Last year, well, I don't want to give away too many details, but I had a very hot, very intense relationship.

With summer.

And when I say hot -- I mean hot -- like, above 80 degrees. Every day. So, I'm sure you can understand my disappointment when this year, I'm expecting to feel the same infatuation -- obsession, if you will -- and instead I had to experience cold, rainy weekend after weekend. I mean, hell, I even went to the beach in the middle of a fog storm --(obviously, putting in my half of the relationship) and still, nothing. No sun, no perfect beach day, nothing in return.

So now, like the bitter, disappointed ex that I feel like, I want to sit and cry, ripping up all the pictures from our good times last year-- there, me on the beach, tan and happily stuffing my face with shrimp and there, me again, sitting on the grass in the warm sun, watching the waves, stuffing my face with ice cream - ugh, stop, Jennifer. You have to let go. It's over.

The fact that a season can wreck such havoc on my emotional stability probably speaks for itself.

I've got to get myself under control - in this state, Autumn is going to come along and I'm going to risk a rebound relationship with corduroy and apple cider or something.

* * *

Dear Fall,

A gentle, small plea to be kind to us.

Deep down, you know you're my favorite.

I promise not to bitch and moan when I pack up my flip flops and I promise to tell you more often how beautiful you are when your leaves change color.

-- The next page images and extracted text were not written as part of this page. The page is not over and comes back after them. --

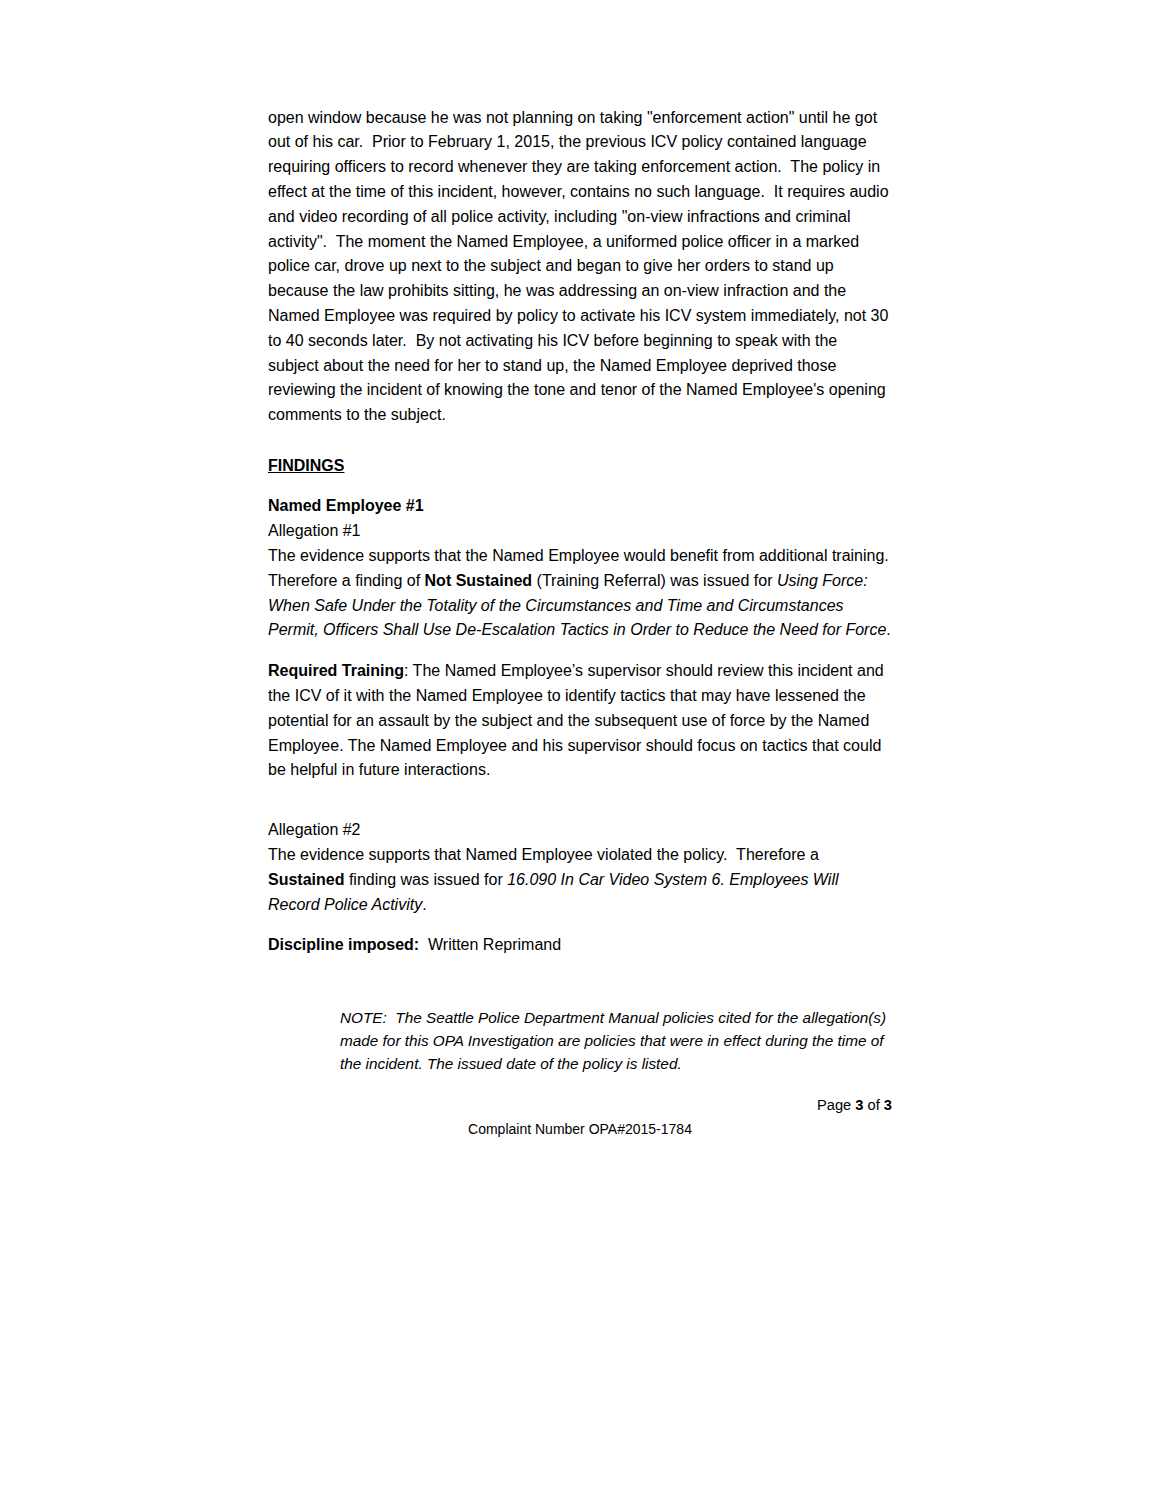open window because he was not planning on taking "enforcement action" until he got out of his car. Prior to February 1, 2015, the previous ICV policy contained language requiring officers to record whenever they are taking enforcement action. The policy in effect at the time of this incident, however, contains no such language. It requires audio and video recording of all police activity, including "on-view infractions and criminal activity". The moment the Named Employee, a uniformed police officer in a marked police car, drove up next to the subject and began to give her orders to stand up because the law prohibits sitting, he was addressing an on-view infraction and the Named Employee was required by policy to activate his ICV system immediately, not 30 to 40 seconds later. By not activating his ICV before beginning to speak with the subject about the need for her to stand up, the Named Employee deprived those reviewing the incident of knowing the tone and tenor of the Named Employee's opening comments to the subject.
FINDINGS
Named Employee #1
Allegation #1
The evidence supports that the Named Employee would benefit from additional training. Therefore a finding of Not Sustained (Training Referral) was issued for Using Force: When Safe Under the Totality of the Circumstances and Time and Circumstances Permit, Officers Shall Use De-Escalation Tactics in Order to Reduce the Need for Force.
Required Training: The Named Employee’s supervisor should review this incident and the ICV of it with the Named Employee to identify tactics that may have lessened the potential for an assault by the subject and the subsequent use of force by the Named Employee. The Named Employee and his supervisor should focus on tactics that could be helpful in future interactions.
Allegation #2
The evidence supports that Named Employee violated the policy. Therefore a Sustained finding was issued for 16.090 In Car Video System 6. Employees Will Record Police Activity.
Discipline imposed: Written Reprimand
NOTE: The Seattle Police Department Manual policies cited for the allegation(s) made for this OPA Investigation are policies that were in effect during the time of the incident. The issued date of the policy is listed.
Page 3 of 3
Complaint Number OPA#2015-1784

Here's to a loving, fall-filling* relationship,

Jennifer
* * *
*yeah, I went there. I give you full permission to pretend not to know me.

1 comment:

Shauna said...

Love it! I, too, feel bitterly betrayed by my namesake...I am, after all, a SUMMERS! WTF is up with THAT?!?!? That lying bitch. It makes me want to change my name to something a little more...faithful and reliable...like...I don't know...Ocean. ;) Thanks for sharing your blog. I have bookmarked it and plan to read it often. And, I will heckle you (ever so lovingly) if there isn't a steady stream of new material. :) Love you!